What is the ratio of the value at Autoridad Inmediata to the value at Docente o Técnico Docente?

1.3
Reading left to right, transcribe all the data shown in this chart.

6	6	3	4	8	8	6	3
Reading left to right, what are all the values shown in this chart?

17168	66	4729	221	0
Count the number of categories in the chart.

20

___

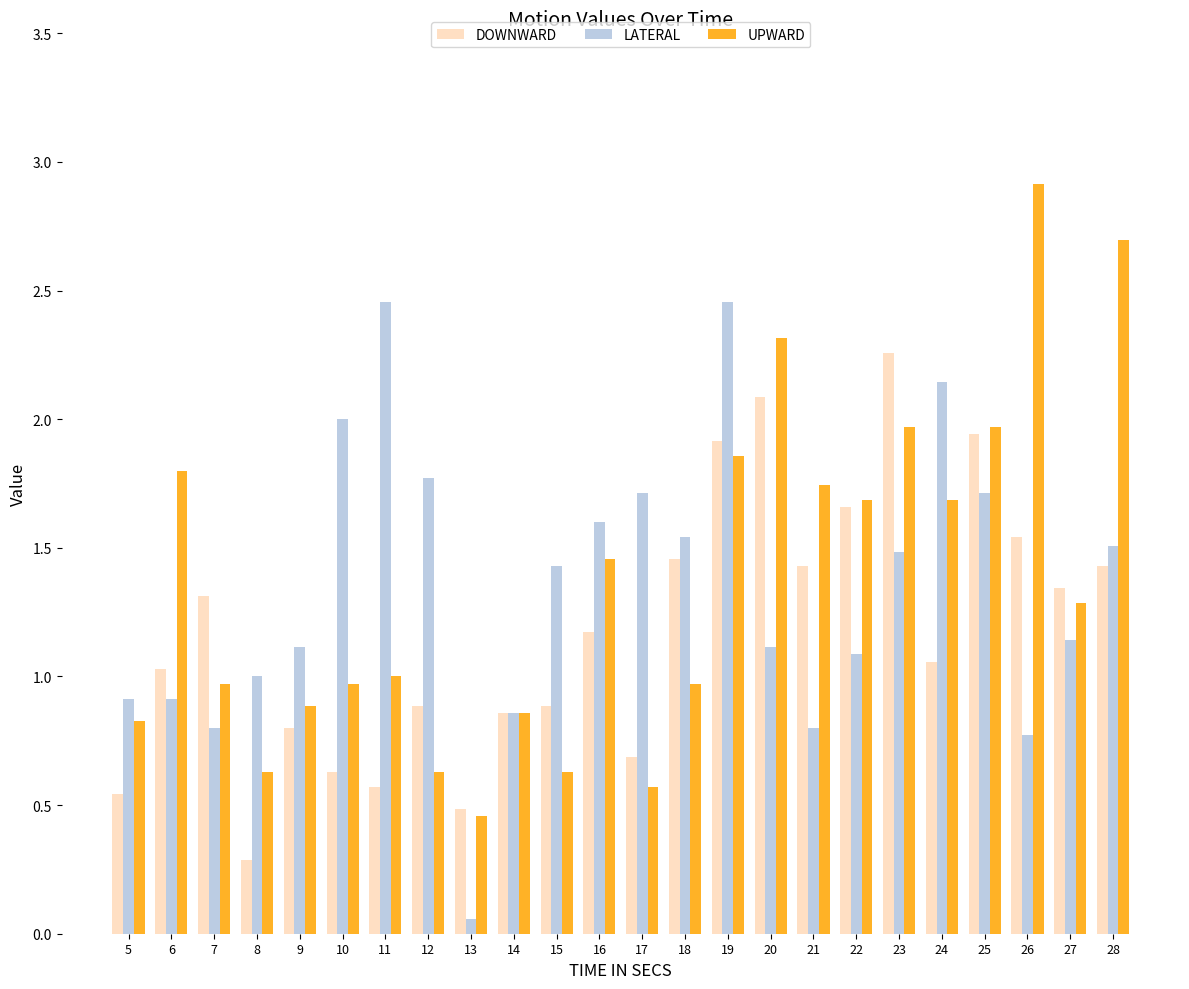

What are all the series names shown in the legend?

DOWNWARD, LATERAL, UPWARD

___

■ Problem
Reproduce word for word the lines from the one containing "What is the" through the one containing "Reading left to right, what", including both of those lines.

■ Task response
What is the ratio of the value at Autoridad Inmediata to the value at Docente o Técnico Docente?

1.3
Reading left to right, transcribe all the data shown in this chart.

6	6	3	4	8	8	6	3
Reading left to right, what are all the values shown in this chart?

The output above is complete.